KedaiPena.com – Upaya pemerintah mensiasati masalah harga minyak goreng yang melambung tinggi, dianggap tak tepat sasaran dan tak menyelesaikan inti permasalahan. Bahkan, indikasi yang terlihat, pemerintah seperti berupaya mensubsidi para kartel industri sawit dan minyak goreng.
Direktur Eksekutif IDEAS Yusuf Wibisono mengungkapkan Bantuan Langsung Tunai (BLT) Minyak Goreng yang ditetapkan pemerintah merupakan bentuk intervensi paling tradisional, yaitu sekedar bagi-bagi uang belaka.
“Sudah begitu, inipun seringkali tidak mampu dilakukan dengan baik oleh pemerintah terkait kompleksitas pelaksanaan program dimana hingga kini exclusion error dan inclusion error dalam kebijakan BLT ini masih tinggi, belum termasuk kasus korupsi yang sering menyertainya,” kata Yusuf saat dihubungi, Jumat (8/4/2022).
Dalam kasus BLT Minyak Goreng misalnya, yang digunakan adalah basis data program PKH dan BPNT, padahal yang terdampak keras lonjakan harga minyak goreng ini tidak hanya rumah tangga miskin tetapi juga jutaan usaha mikro dan ultra mikro.
“Kalau kita misalkan, seperti tukang gorengan, yang kita tidak tahu bagaimana pemerintah akan menjangkau mereka. Belum tentu juga mereka masuk ke dalam daftar tapi mereka sebenarnya terdampak,” ucapnya.
Yusuf menyatakan kebijakan BLT Migor ini adalah kebijakan yang menyedihkan. Karena kebijakan ini adalah bentuk kekalahan pemerintah dari oligarki penguasa industri untuk yang ke-sekian, setelah sebelumnya menyerah dengan melepas harga minyak goreng ke harga pasar.
“Dengan memberi BLT Migor ke rakyat miskin secara tidak langsung pemerintah mensubsidi kartel penguasa industri sawit dan minyak goreng sehingga harga jual tinggi yang ditetapkan pengusaha mampu dijangkau oleh masyarakat,” ucapnya lagi.
Ia juga menyatakan bahwa BLT Migor ini adalah bentuk lari dari kenyataan dari pemerintah akibat tidak mampu menyelesaikan akar masalah di industri minyak goreng dan sawit.

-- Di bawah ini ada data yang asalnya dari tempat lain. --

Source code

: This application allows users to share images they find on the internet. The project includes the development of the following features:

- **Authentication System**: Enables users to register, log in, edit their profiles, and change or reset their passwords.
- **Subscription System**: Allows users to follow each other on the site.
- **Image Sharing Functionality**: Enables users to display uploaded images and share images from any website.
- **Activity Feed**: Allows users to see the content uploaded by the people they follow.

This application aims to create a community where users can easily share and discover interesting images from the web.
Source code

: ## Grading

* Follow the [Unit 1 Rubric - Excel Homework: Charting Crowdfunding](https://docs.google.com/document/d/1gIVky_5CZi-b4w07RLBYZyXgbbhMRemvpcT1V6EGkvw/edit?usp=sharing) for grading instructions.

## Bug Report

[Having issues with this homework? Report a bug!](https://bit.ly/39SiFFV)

“Kegagalan dan ketidakmampuan pemerintah ini harus dibayar oleh subsidi negara yang harus ditanggung APBN. Dan, BLT minyak goreng ini bersifat temporer, jangka pendek, hanya pereda sementara dari kesulitan masyarakat, sedangkan dampak pelepasan harga minyak goreng ke harga pasar bersifat permanen,” kata Yusuf.
Yang dibutuhkan, lanjutnya, adalah kebijakan yang bersifat struktural dengan dampak jangka panjang, yaitu mengurai akar masalah kartel dan struktur industri yang tidak sehat di industri minyak goreng dan sawit.
“Misal, konsesi lahan sawit baru ke swasta selayaknya dihentikan, dan dievaluasi, dicabut hak konsesi bagi yang melanggar dan diberikan ke BUMN Perkebunan Sawit dan koperasi pekebun sawit rakyat,” ujarnya.
Yusuf juga menegaskan negara seharusnya memiliki kontrol yang memadai di hulu, yaitu pasokan sawit untuk domestik. Dan pemerintah selayaknya juga segera mendorong pembentukan koperasi-koperasi pekebun sawit rakyat yang mampu mengolah sawit menjadi CPO dan minyak goreng skala UMKM. Pemerintah juga harus melindungi pabrik minyak goreng independen (non pemilik perkebunan sawit) dengan menjamin pasokan CPO bagi mereka.
“Kita berharap pemerintah tidak lepas tangan dari masalah minyak goreng ini dengan hanya sekedar melempar BLT untuk 3 bulan,” pungkasnya.